#### EXERCISES
- A) Using the article about Vandewalle advising the UN on Libya, answer these:
(i) In what year was "A History of Modern Libya" published?
(ii) Who chairs the government department?
(iii) Which three media outlets gave Vandewalle's commentary national attention?
- B) Write the next few paragraphs of the article about Vandewalle advising the UN on Libya, picking up after its final sentence.

>> start PASSAGE TO READ

Vandewalle advises UN on Libya

This past summer, government professor Dirk Vandewalle served as a key advisor to the United Nations, using his political expertise to help determine the United Nations' course of action in dealing with post-conflict Libya.

Vandewalle is one of two or three experts in the world who "really, truly know the country," he said in an interview with The Dartmouth. Vandewalle is the author of "A History of Modern Libya," published in 2006, and is among the few Western scholars who traveled to Libya during the now-ousted dictator Colonel Muammar Qaddafi's rise to power in 1969, according to the Cambridge University Press website.

"There were very few people that the media could go to if they wanted to get any kind of serious information," Vandewalle said.

The U.N. is "fortunate" to have Vandewalle as a resource since he brings an academic approach to a culture he knows well, government department chair John Carey said in an email to The Dartmouth.

"Libya has been largely inaccessible to academic researchers particularly to those who wanted to examine its politics for so many years," Carey said in the email. "There just aren't many political scientists who have spent a lot of time there and who have a longstanding commitment to understanding the country. So the events beginning last February made [Vandewalle's] expertise extremely valuable to policy makers."

Vandewalle's commentary on the crisis in Libya began receiving national attention from media outlets such as Newsweek, The New York Times and The Wall Street Journal in February after rebel forces overpowered the Qaddafi regime, The Dartmouth previously reported.

"In general, I think people were certainly very interested in hearing my ideas and I think they were very respectful of an academic perspective that could put what was happening in a larger historical context a historical and analytical context," Vandewalle said. "There is an element of exhilaration to it that something you've worked on for so long now is taken seriously."

Vandewalle said he initially expected the rebel uprising to be stomped out quickly due to the strength of Qaddafi loyalist forces. After the North Atlantic Treaty Organization sided with the rebels, he also expected the conflict to swiftly come to a close. Those predictions have proven to be "quite wrong," Vandewalle said.

When making projections about the fate of Libya, Vandewalle calls upon his earlier academic work and now foresees difficulties in the nation's rebuilding efforts, he said.

>> end PASSAGE TO READ
>> start DATASET EXCERPTS

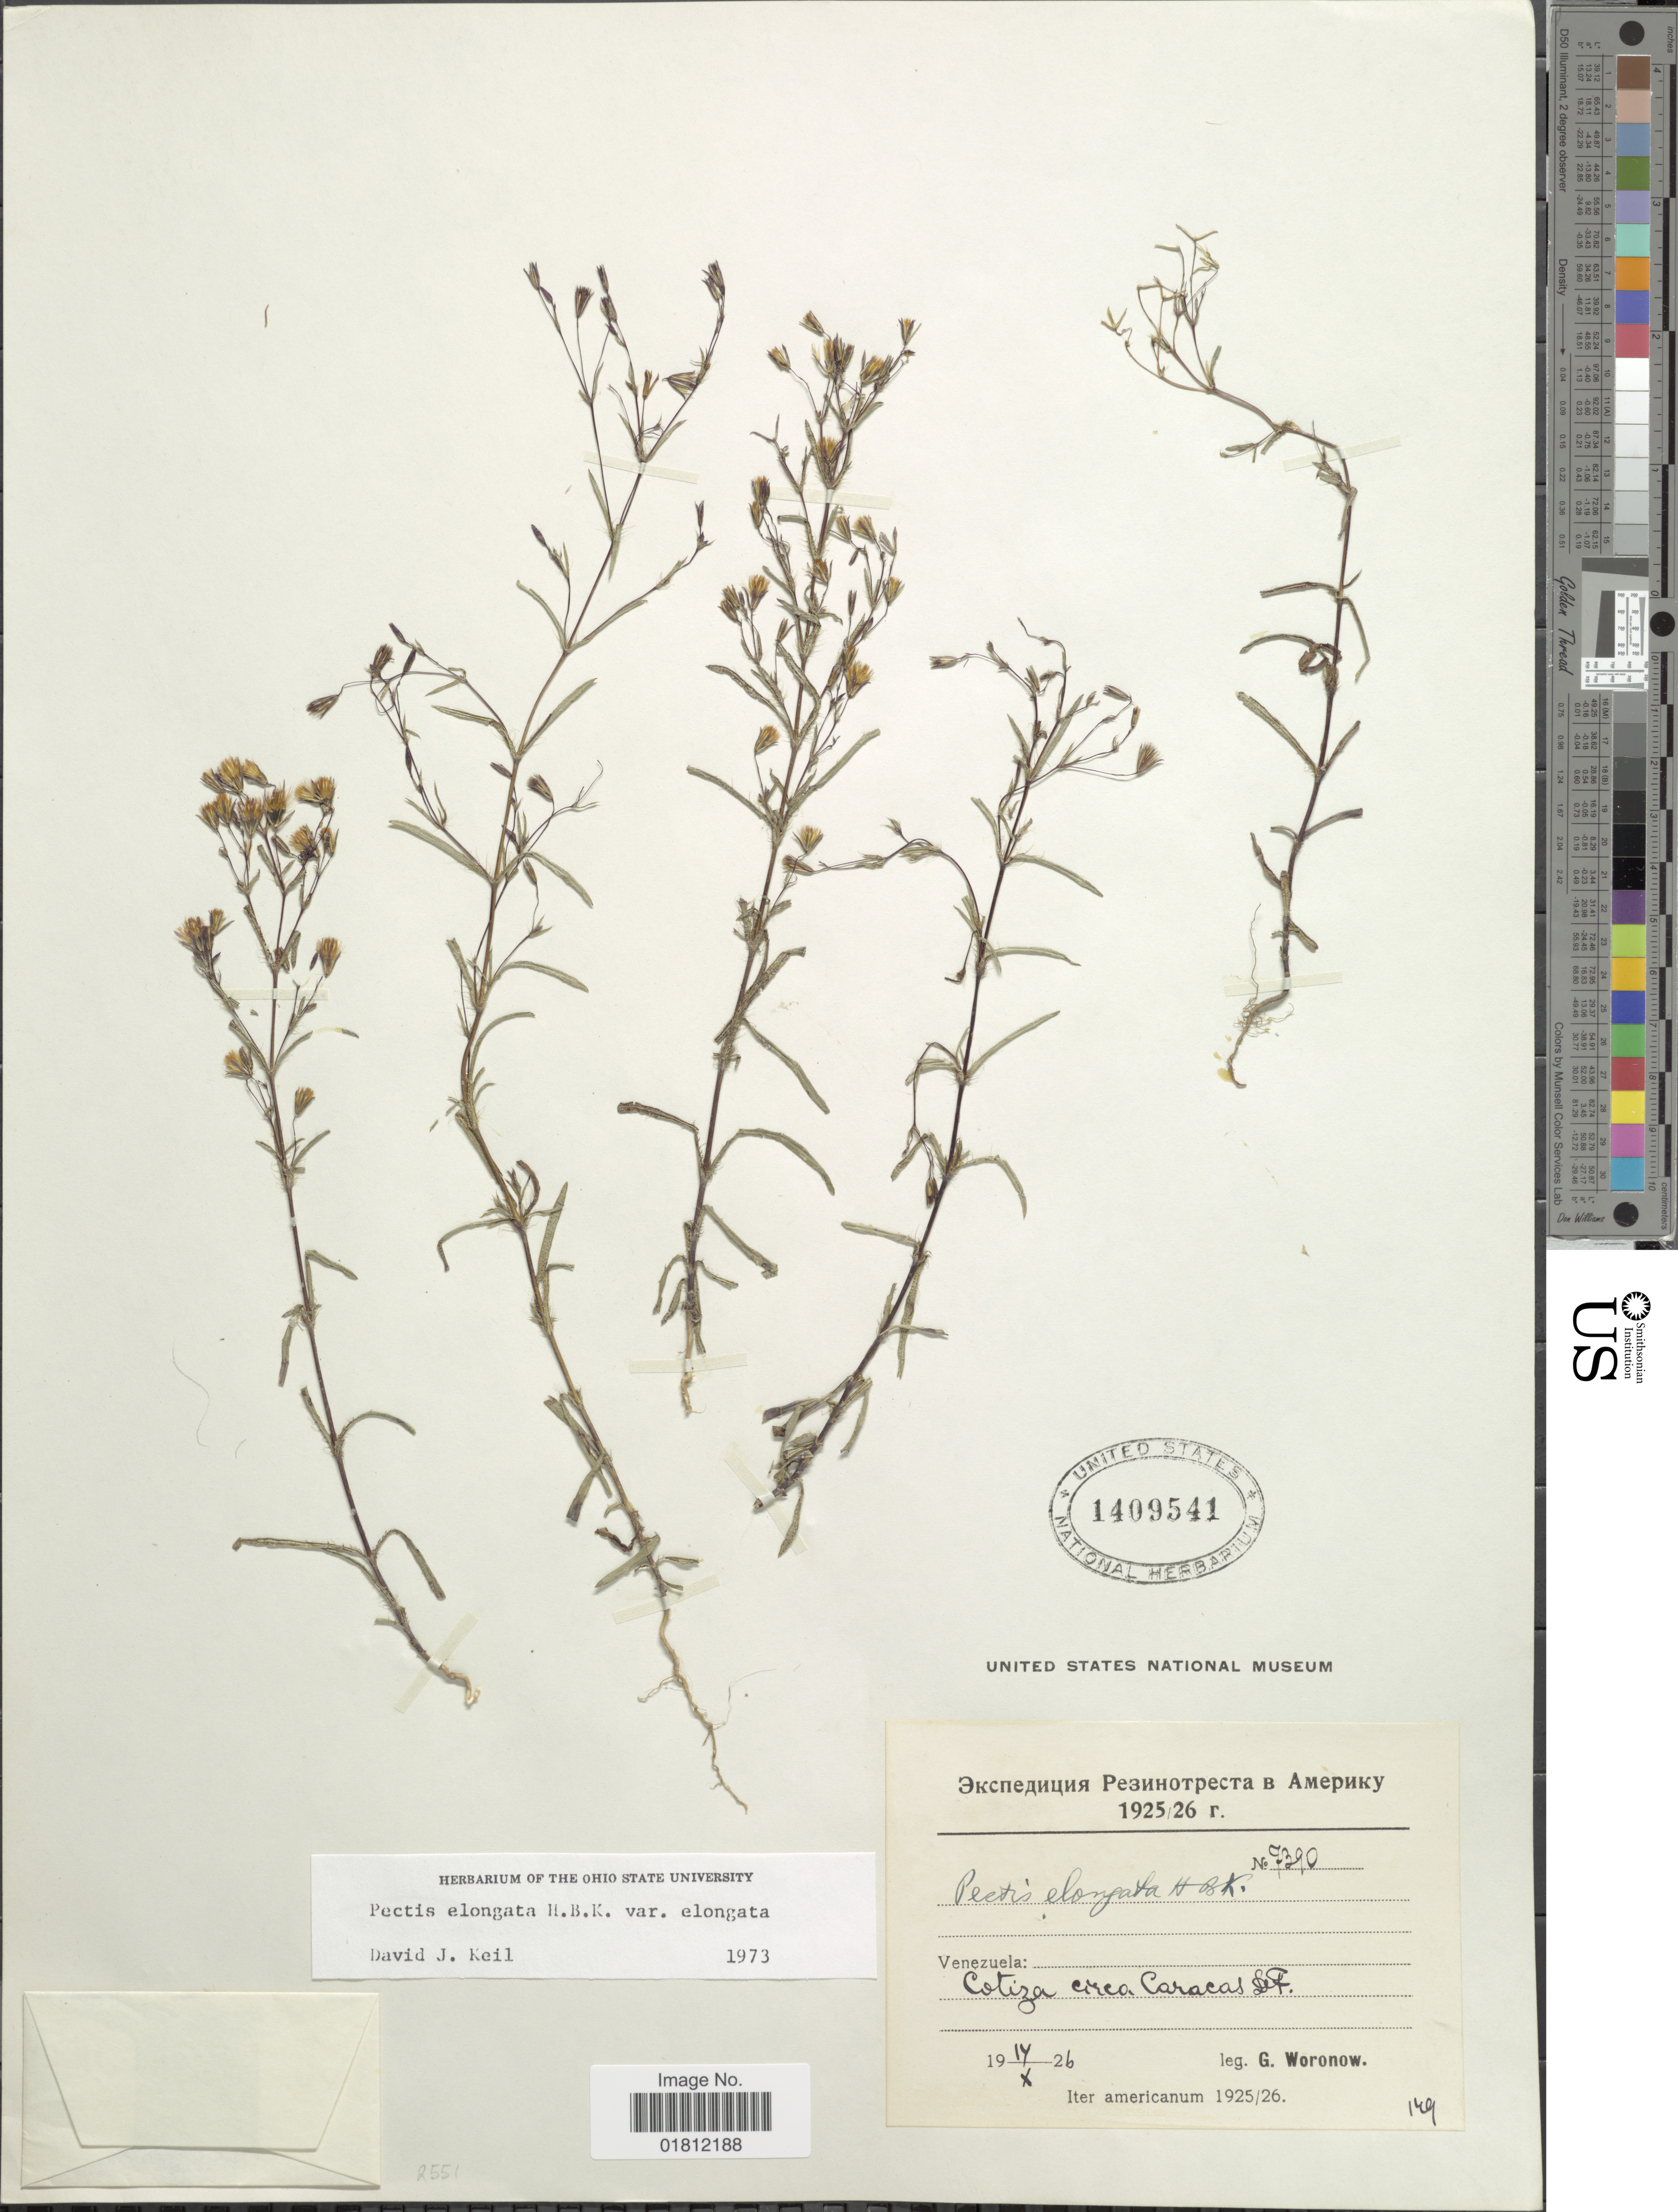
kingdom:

>> end DATASET EXCERPTS
>> start DATASET EXCERPTS

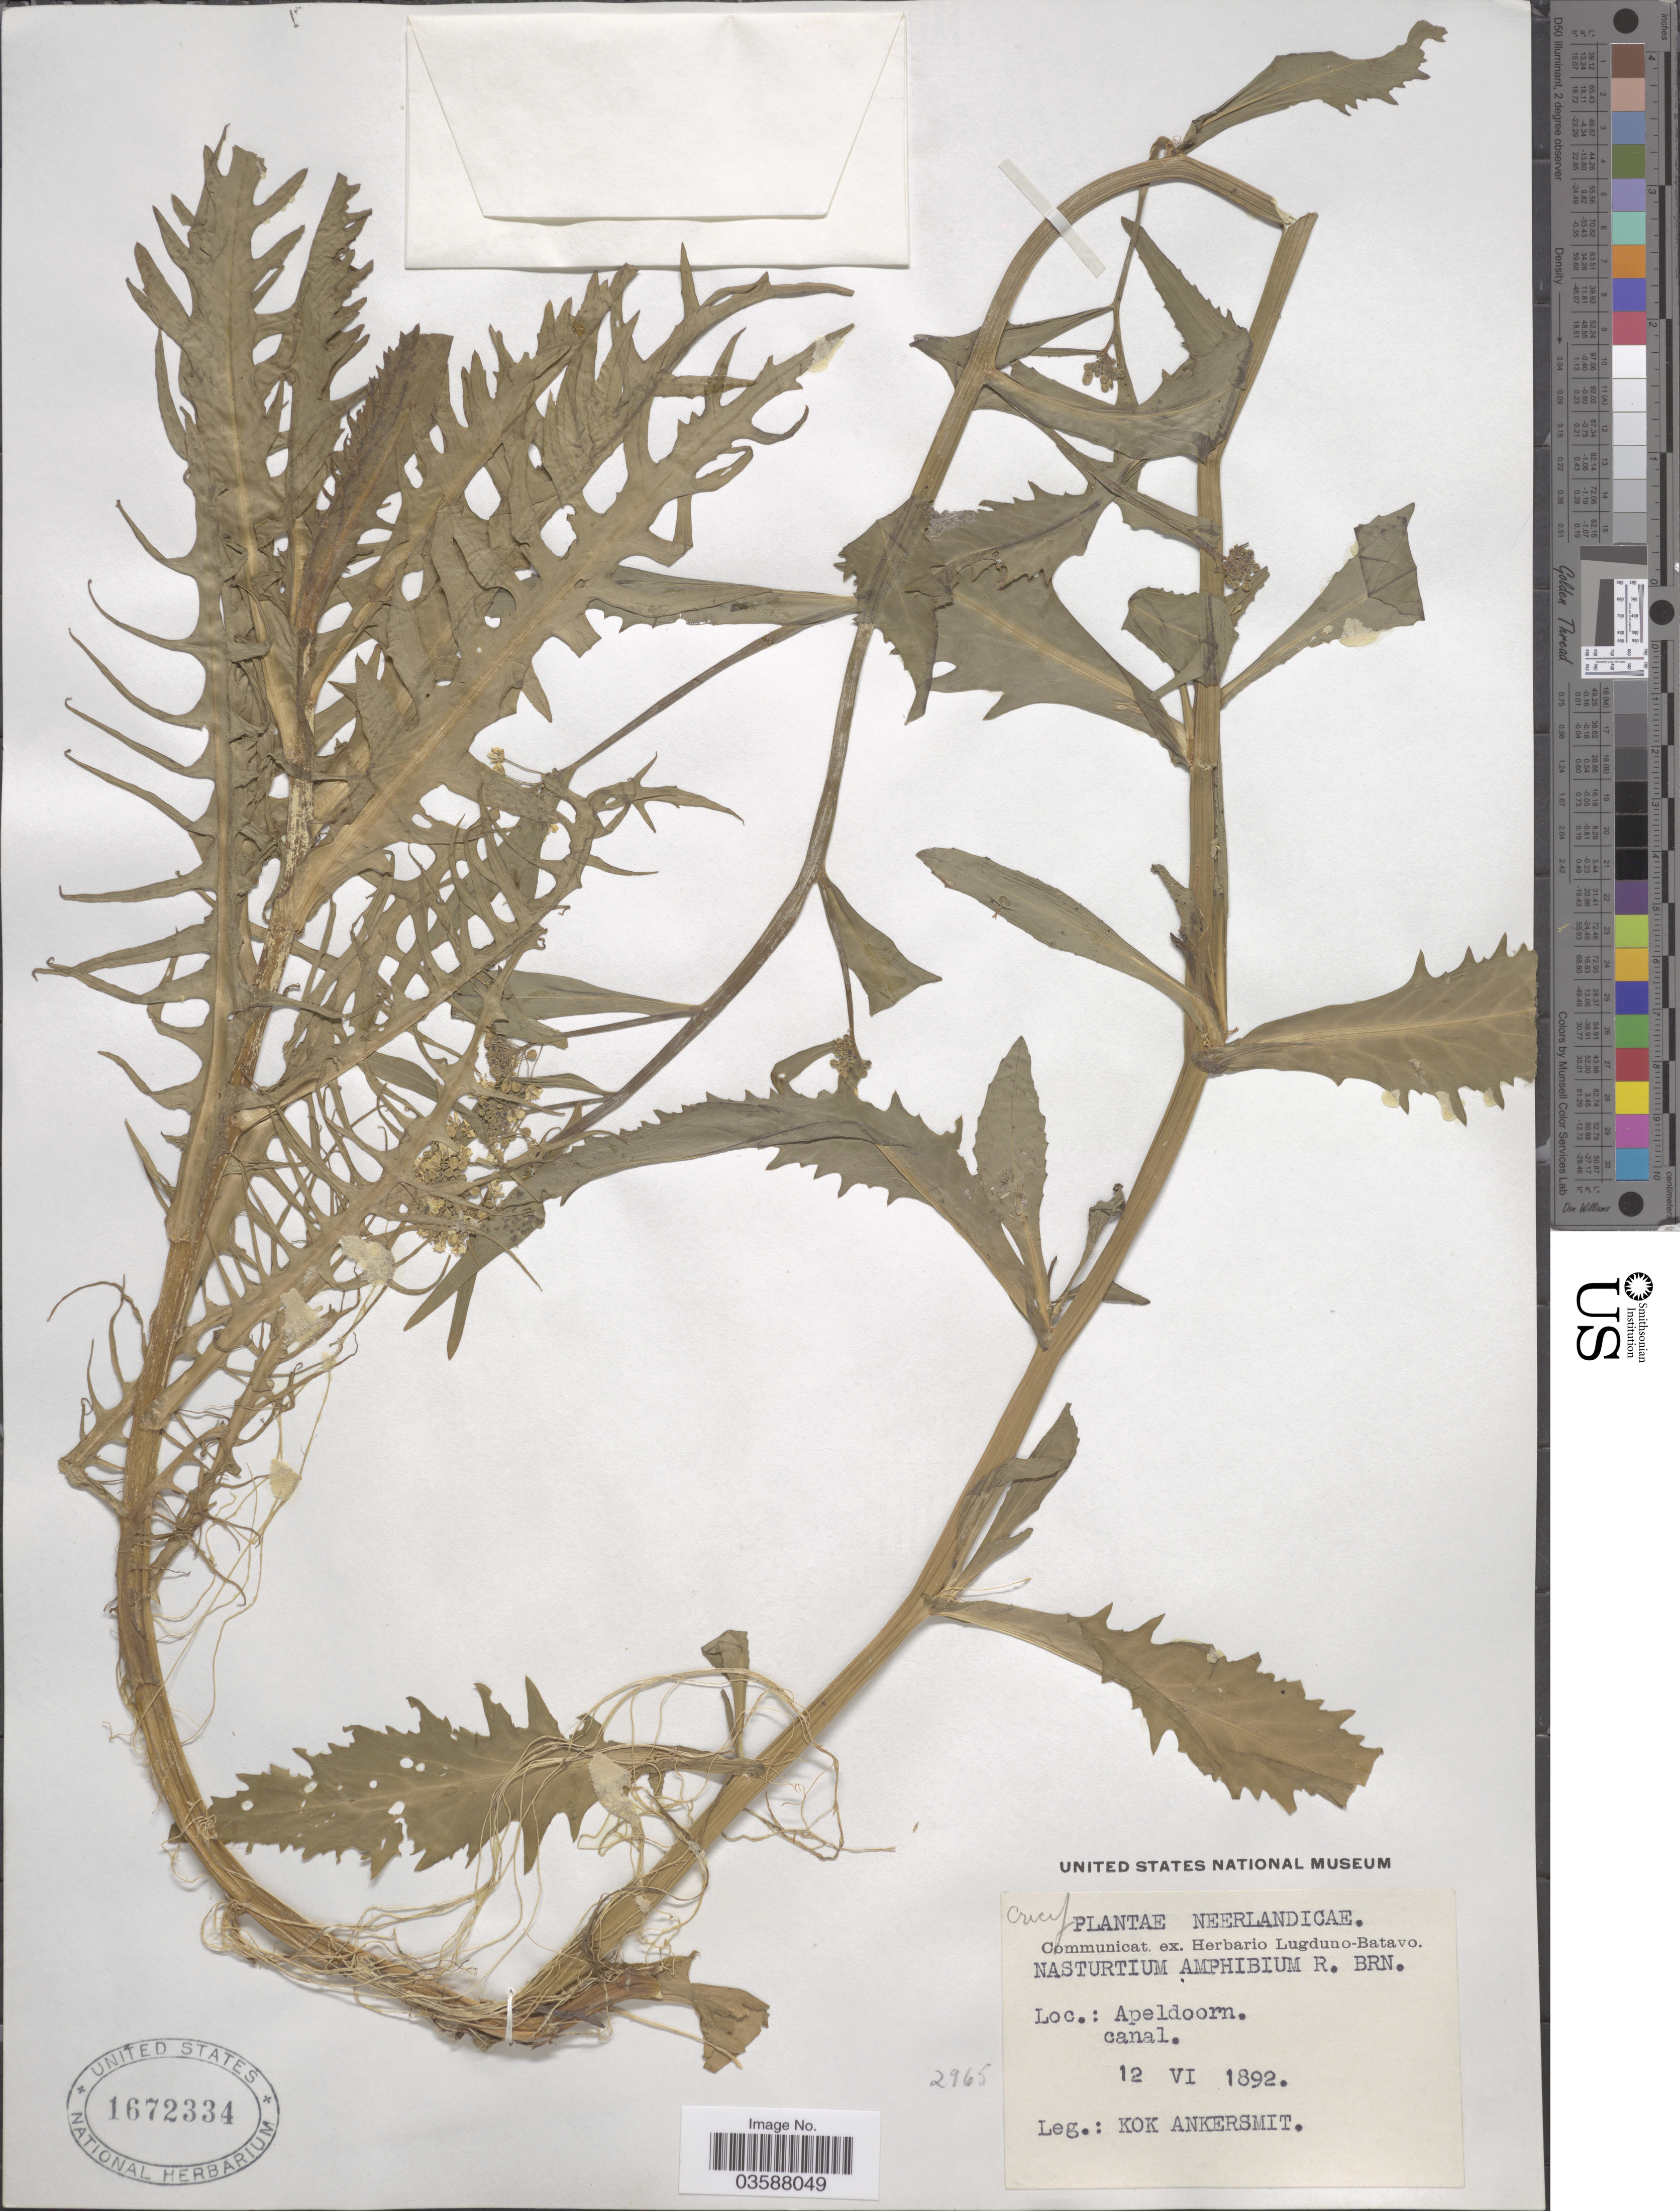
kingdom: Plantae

>> end DATASET EXCERPTS

#### ANSWERS IN ORDER
- A)
(i) 2006
(ii) John Carey
(iii) Newsweek, The New York Times and The Wall Street Journal

- B)
"The argument that I have made all along is that this is a country Libya is a country that doesn't have a history of state-building or of nation-building," Vandewalle said. "My prediction all along has been that this will come to haunt Libya."

Vandewalle said he brings his expertise and the national attention he receives back to his Dartmouth classroom in various ways. It is important for students to understand that some professors "bridge the gap" between academia and the "real world," he said.

"Sometimes, there are real, practical applications to what we do," Vandewalle said. "[Students] get a chance to take courses and interact with people who straddle both worlds."

Christine Garcia '13, who took Political Economies of Arab Gulf States with Vandewalle in the spring, said Vandewalle made the class interesting by relating political theories with real situations in the Middle East.

Vandewalle has a "rare talent" for making his knowledge of the situation in Libya accessible to non-experts, Carey said.

"I've listened to his interviews on TV and the radio," Carey said. "A lot of the time, they'll have various experts on, so you get to hear different perspectives. [Vandewalle's] commentary always stands out. He gets right to the core points and brings real insight to whatever developments are being discussed on a particular day. That's not easy to do or, at least, a lot of academics aren't that good at it. But Vandewalle does it particularly well."

Vandewalle's position in the public eye has brought positive attention to the College, Asian and Middle Eastern studies professor Steven Ericson said.

"I think it brings credit to the institution that the person works for," Ericson said. "It reflects well on Dartmouth College. For the scholar, I think it opens up various opportunities for interacting with practitioners diplomats and people outside of academia to benefit their teaching and their research."

Vandewalle said he will remain involved in Libya's rebuilding process, and expects to take time off from teaching to travel to the country. He added that he will no longer teach the two classes that he was originally scheduled to teach in Winter term.

Vandewalle is leading the government Foreign Study Program in London this Fall term, and said he expects the impact of his absence to be "minimal" in the long run.